EXERCISE INSTRUCTIONS: From the records below, copy out exactly the lines from the one containing "left knee: (624, 280)" to the one containing "right back paw: (247, 290)", both included. Add nothing else.

⟨

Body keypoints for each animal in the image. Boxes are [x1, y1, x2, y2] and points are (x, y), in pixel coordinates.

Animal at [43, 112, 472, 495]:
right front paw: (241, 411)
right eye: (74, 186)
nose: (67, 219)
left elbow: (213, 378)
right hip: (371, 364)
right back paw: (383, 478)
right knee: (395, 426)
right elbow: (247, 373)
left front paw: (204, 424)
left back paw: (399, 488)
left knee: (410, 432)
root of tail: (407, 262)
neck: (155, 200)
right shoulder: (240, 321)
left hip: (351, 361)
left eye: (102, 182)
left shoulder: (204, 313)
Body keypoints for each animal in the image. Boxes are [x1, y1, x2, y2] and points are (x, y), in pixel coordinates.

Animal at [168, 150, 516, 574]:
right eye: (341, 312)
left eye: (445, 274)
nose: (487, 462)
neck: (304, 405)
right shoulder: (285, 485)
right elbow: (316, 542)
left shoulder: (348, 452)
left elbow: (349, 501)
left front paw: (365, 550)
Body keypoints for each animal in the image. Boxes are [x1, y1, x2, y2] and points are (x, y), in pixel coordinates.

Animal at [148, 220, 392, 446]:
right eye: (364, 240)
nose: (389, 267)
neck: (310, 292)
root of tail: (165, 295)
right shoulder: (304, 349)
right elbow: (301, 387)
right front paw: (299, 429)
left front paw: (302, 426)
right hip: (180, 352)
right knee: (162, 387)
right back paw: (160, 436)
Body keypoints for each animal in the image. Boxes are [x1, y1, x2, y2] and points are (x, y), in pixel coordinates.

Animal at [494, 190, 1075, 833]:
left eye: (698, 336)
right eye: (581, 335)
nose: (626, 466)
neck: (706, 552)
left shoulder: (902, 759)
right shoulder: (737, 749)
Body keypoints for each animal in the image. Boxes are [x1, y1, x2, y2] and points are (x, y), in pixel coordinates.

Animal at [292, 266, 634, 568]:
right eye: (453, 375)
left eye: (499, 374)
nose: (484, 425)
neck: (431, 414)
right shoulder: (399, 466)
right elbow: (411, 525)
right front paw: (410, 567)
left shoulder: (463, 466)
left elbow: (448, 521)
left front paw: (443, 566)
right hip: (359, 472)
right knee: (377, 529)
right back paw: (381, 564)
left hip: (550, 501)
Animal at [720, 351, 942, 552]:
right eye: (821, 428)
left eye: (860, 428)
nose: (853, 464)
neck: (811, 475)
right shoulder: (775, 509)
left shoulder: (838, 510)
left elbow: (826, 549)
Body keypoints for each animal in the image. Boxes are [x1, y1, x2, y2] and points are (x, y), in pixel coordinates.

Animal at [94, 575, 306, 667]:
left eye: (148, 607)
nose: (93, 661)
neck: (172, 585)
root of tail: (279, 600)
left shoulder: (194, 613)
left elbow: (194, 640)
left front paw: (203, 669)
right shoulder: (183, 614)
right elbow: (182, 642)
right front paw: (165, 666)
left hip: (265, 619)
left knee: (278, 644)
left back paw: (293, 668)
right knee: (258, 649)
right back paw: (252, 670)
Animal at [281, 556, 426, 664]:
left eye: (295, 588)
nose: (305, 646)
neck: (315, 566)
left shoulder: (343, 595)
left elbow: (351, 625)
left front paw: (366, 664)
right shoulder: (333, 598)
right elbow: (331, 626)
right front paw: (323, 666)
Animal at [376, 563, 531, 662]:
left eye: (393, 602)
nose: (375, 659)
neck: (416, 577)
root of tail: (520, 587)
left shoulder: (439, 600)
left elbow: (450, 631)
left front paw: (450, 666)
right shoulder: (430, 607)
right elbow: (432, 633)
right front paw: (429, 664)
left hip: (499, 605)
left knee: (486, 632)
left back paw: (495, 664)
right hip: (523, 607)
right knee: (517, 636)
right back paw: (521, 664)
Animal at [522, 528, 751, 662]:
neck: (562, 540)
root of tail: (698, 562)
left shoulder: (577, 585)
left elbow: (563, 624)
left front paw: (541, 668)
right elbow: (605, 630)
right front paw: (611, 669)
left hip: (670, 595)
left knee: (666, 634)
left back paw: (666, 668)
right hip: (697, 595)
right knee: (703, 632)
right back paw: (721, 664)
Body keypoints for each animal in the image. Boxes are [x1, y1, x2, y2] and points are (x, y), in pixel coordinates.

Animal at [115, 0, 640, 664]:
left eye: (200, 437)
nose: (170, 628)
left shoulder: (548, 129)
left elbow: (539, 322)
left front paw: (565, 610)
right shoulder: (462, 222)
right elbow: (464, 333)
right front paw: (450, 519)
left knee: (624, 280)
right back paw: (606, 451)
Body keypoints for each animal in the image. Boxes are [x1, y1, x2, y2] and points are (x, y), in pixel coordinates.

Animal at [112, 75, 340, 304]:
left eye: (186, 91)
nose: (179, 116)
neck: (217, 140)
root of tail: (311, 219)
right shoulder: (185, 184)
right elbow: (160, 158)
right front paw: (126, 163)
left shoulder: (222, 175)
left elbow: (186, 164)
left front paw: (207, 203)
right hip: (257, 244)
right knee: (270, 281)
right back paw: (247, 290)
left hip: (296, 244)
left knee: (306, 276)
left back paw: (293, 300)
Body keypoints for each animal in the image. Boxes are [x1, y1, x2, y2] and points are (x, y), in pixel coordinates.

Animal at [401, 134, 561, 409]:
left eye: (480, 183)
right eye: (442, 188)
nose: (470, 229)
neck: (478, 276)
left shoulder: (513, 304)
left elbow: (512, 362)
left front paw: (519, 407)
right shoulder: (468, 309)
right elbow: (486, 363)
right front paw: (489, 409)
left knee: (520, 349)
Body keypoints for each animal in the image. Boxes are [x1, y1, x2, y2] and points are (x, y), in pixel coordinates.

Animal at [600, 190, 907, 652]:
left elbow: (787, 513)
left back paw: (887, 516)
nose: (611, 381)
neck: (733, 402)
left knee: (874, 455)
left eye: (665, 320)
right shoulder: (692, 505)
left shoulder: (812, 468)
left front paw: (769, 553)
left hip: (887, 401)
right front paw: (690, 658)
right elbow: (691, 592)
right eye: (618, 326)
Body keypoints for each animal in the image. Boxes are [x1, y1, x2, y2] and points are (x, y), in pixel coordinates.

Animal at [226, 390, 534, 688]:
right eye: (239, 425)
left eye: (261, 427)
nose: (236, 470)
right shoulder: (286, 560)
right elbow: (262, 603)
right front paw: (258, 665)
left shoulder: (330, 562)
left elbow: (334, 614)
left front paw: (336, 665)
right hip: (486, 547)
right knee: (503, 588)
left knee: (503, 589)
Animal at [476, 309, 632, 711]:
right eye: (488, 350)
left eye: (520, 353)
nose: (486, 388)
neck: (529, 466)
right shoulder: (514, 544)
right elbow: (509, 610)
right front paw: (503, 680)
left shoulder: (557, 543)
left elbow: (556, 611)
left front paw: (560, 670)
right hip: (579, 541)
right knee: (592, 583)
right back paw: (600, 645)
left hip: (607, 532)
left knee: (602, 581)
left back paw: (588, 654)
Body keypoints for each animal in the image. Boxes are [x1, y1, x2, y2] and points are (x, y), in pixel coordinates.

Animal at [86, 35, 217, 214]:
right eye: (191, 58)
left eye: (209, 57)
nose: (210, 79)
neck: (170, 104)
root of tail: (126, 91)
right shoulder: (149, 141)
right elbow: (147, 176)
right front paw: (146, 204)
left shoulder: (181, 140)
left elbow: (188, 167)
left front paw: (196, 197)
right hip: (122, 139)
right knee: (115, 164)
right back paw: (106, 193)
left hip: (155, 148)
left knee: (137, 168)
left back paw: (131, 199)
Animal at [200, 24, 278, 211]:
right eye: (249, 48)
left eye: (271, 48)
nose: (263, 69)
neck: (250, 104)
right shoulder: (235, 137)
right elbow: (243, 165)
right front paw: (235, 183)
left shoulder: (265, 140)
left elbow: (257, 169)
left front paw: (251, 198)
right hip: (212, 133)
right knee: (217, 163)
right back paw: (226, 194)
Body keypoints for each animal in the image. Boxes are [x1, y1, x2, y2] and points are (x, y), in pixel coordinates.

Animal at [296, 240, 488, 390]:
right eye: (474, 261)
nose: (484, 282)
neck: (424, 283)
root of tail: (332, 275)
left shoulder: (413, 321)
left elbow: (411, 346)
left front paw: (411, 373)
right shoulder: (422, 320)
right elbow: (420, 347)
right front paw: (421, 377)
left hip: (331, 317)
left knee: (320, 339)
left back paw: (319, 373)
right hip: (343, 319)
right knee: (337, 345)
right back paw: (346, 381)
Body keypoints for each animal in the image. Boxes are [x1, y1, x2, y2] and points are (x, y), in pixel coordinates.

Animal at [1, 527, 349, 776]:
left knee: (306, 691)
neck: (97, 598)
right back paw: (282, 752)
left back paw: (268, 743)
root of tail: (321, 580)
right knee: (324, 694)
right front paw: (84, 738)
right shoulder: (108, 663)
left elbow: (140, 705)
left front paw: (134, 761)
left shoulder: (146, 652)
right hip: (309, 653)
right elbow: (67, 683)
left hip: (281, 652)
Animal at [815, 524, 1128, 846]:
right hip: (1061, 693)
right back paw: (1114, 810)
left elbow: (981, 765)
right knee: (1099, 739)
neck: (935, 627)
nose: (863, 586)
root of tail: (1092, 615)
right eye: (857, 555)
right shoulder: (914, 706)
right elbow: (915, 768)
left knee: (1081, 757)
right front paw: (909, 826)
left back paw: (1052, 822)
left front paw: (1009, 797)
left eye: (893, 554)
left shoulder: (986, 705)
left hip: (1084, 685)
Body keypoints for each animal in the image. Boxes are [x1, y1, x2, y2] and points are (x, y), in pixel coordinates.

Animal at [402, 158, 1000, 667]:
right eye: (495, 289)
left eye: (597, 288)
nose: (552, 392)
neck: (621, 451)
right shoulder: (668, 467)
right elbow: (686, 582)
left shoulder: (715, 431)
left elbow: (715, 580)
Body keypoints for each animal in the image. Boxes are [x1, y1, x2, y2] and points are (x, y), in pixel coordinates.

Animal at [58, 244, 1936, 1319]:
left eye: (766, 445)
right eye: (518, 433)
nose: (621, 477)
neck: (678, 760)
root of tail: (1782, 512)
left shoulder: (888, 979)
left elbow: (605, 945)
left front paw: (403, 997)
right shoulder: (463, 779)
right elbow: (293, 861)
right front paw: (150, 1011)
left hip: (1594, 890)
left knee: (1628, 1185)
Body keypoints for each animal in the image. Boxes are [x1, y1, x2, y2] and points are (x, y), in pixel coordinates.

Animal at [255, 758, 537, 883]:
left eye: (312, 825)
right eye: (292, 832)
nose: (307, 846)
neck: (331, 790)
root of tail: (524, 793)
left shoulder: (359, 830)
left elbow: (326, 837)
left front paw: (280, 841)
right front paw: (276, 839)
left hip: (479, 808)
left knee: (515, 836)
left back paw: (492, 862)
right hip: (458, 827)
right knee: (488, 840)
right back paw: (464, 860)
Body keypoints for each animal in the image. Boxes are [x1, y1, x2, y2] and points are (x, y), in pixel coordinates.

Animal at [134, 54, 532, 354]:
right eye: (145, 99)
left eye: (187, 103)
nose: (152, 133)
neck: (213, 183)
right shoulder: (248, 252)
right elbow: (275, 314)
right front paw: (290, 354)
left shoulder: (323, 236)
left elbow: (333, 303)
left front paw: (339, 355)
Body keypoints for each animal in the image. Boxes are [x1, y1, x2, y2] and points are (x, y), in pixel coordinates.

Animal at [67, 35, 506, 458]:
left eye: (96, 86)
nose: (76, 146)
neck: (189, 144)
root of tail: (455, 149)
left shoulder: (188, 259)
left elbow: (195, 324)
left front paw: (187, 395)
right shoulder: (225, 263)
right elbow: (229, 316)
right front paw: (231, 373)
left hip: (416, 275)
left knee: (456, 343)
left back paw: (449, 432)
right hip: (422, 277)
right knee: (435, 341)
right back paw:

⟩

OUTPUT OF THE TASK:
left knee: (624, 280)
right back paw: (606, 451)
Body keypoints for each animal in the image. Boxes are [x1, y1, x2, y2] and points are (x, y), in pixel coordinates.

Animal at [112, 75, 340, 304]:
left eye: (186, 91)
nose: (179, 116)
neck: (217, 140)
root of tail: (311, 219)
right shoulder: (185, 184)
right elbow: (160, 158)
right front paw: (126, 163)
left shoulder: (222, 175)
left elbow: (186, 164)
left front paw: (207, 203)
right hip: (257, 244)
right knee: (270, 281)
right back paw: (247, 290)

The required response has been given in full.